“Aparat menjadi kian reaktif usai dipanggil atau mendapat atensi dari Komisi III DPR,” ungkap pengajar program Pascasarjana di berbagai universitas di tanah air termasuk di Universitas Indonesia (UI) itu.
“Contohnya pada kasus penembakan siswa SMA bernama Gamma yang dilakukan oknum polisi hampir saja menjadi tidak tertangani dengan profesional andaikan tidak ada ‘cawe-cawe’ dari Komisi III DPR,” imbuh Ari.

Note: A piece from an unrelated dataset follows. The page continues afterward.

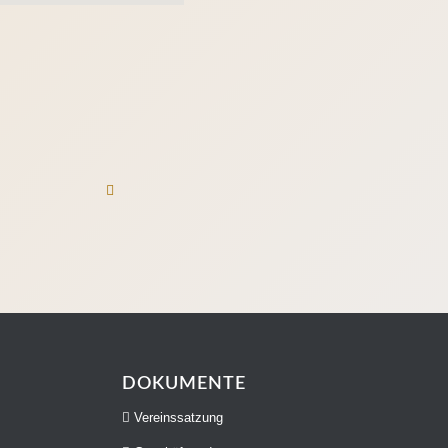
N
DOKUMENTE
Vereinssatzung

Direktur Lembaga Kajian Politik Nusakom Pratama Institute itu menambahkan, hal yang sama juga terjadi dalam kasus penganiayaan pegawai toko roti di Jakarta Timur. Jika tidak menjadi perhatian DPR, Ari menilai kasus tersebut akan luput dari atensi polisi.

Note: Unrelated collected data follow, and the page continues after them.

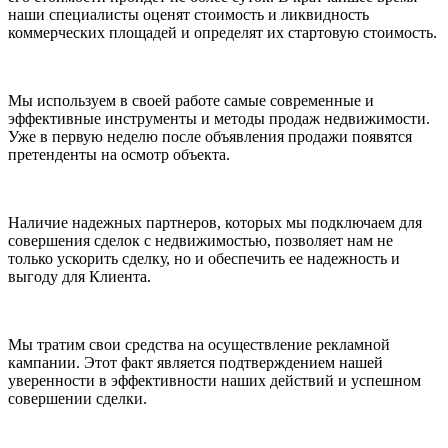
наши специалисты оценят стоимость и ликвидность
коммерческих площадей и определят их стартовую стоимость.
Мы используем в своей работе самые современные и
эффективные инструменты и методы продаж недвижимости.
Уже в первую неделю после объявления продажи появятся
претенденты на осмотр объекта.
Наличие надежных партнеров, которых мы подключаем для
совершения сделок с недвижимостью, позволяет нам не
только ускорить сделку, но и обеспечить ее надежность и
выгоду для Клиента.
Мы тратим свои средства на осуществление рекламной
кампании. Этот факт является подтверждением нашей
уверенности в эффективности наших действий и успешном
совершении сделки.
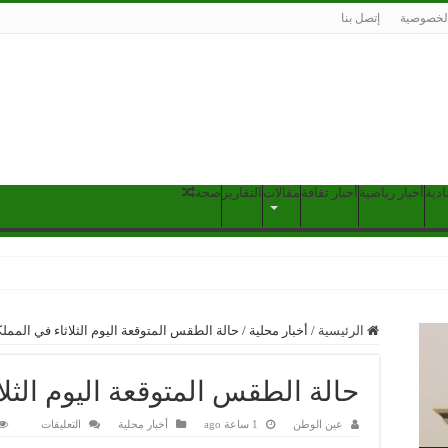
لخصوصية
إتصل بنا
ادية
أخبار رياضية
أخبار ثقافة
مقالات
التقارير
صحة
الرئيسية
/
أخبار محلية
/
حالة الطقس المتوقعة اليوم الثلاثاء في المملك
حالة الطقس المتوقعة اليوم الثلا
على
عين الوطن
1 ساعة ago
أخبار محلية
التعليقات
حالة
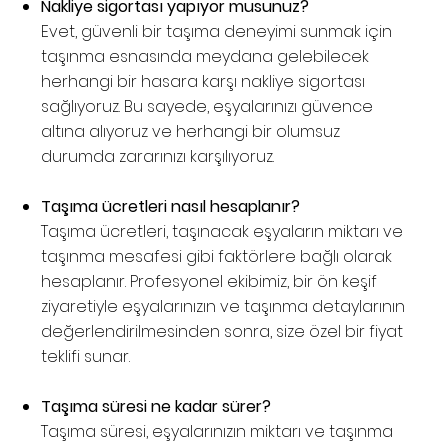
Nakliye sigortası yapıyor musunuz?
Evet, güvenli bir taşıma deneyimi sunmak için
taşınma esnasında meydana gelebilecek
herhangi bir hasara karşı nakliye sigortası
sağlıyoruz. Bu sayede, eşyalarınızı güvence
altına alıyoruz ve herhangi bir olumsuz
durumda zararınızı karşılıyoruz.
Taşıma ücretleri nasıl hesaplanır?
Taşıma ücretleri, taşınacak eşyaların miktarı ve
taşınma mesafesi gibi faktörlere bağlı olarak
hesaplanır. Profesyonel ekibimiz, bir ön keşif
ziyaretiyle eşyalarınızın ve taşınma detaylarının
değerlendirilmesinden sonra, size özel bir fiyat
teklifi sunar.
Taşıma süresi ne kadar sürer?
Taşıma süresi, eşyalarınızın miktarı ve taşınma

“Termasuk dengan kasus dugaan kriminalisasi sopir di Palangkaraya yang terkait dengan pembunuhan oleh oknum polisi,” ujarnya.

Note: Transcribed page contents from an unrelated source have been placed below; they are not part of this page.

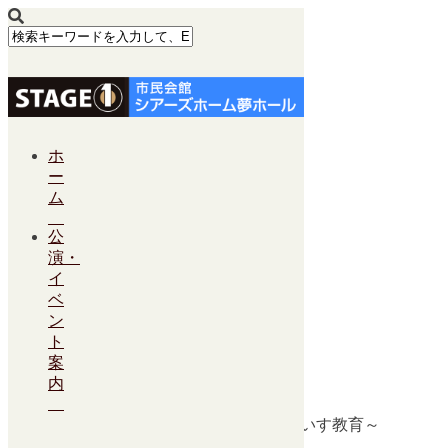
Calendar
ホ
ー
ム
カテゴリー
大ホール
公
演・
日
イ
アジェンダ
ベ
月
ン
8月 2024
8月 2024
ト
すべて閉じる
すべて開く
案
8月
内
17
土
竹ぱら学園ツアー2024 ～ゲラゲラぱらだいす教育～
チケット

Ari juga menyoroti sikap sejumlah anggota DPR, termasuk anggota Komisi III DPR, yang sering menyuarakan kasus-kasus hukum lewat akun media sosialnya. Apalagi beberapa anggota DPR langsung ‘mencolek’ akun medsos resmi penegak hukum terkait.
“Saya kerap berinteraksi dengan personel-personel Polri. Betapa mereka takut dan merasa ngeri jika media sosial yang dipunyai anggota dewan memposting kelakuan negatif anggota Polri di lapangan,” ungkap Ari.
"Harus diakui, strategi jemput bola dan tidak menunggu viral dari langkah pengawasan Komisi III DPR memberikan warna tersendiri bagi parlemen,” lanjutnya.
Ari menyatakan, hal tersebut membuat DPR tidak lagi dianggap hanya menjadi ‘tukang stempel’ terhadap kebijakan pemerintah.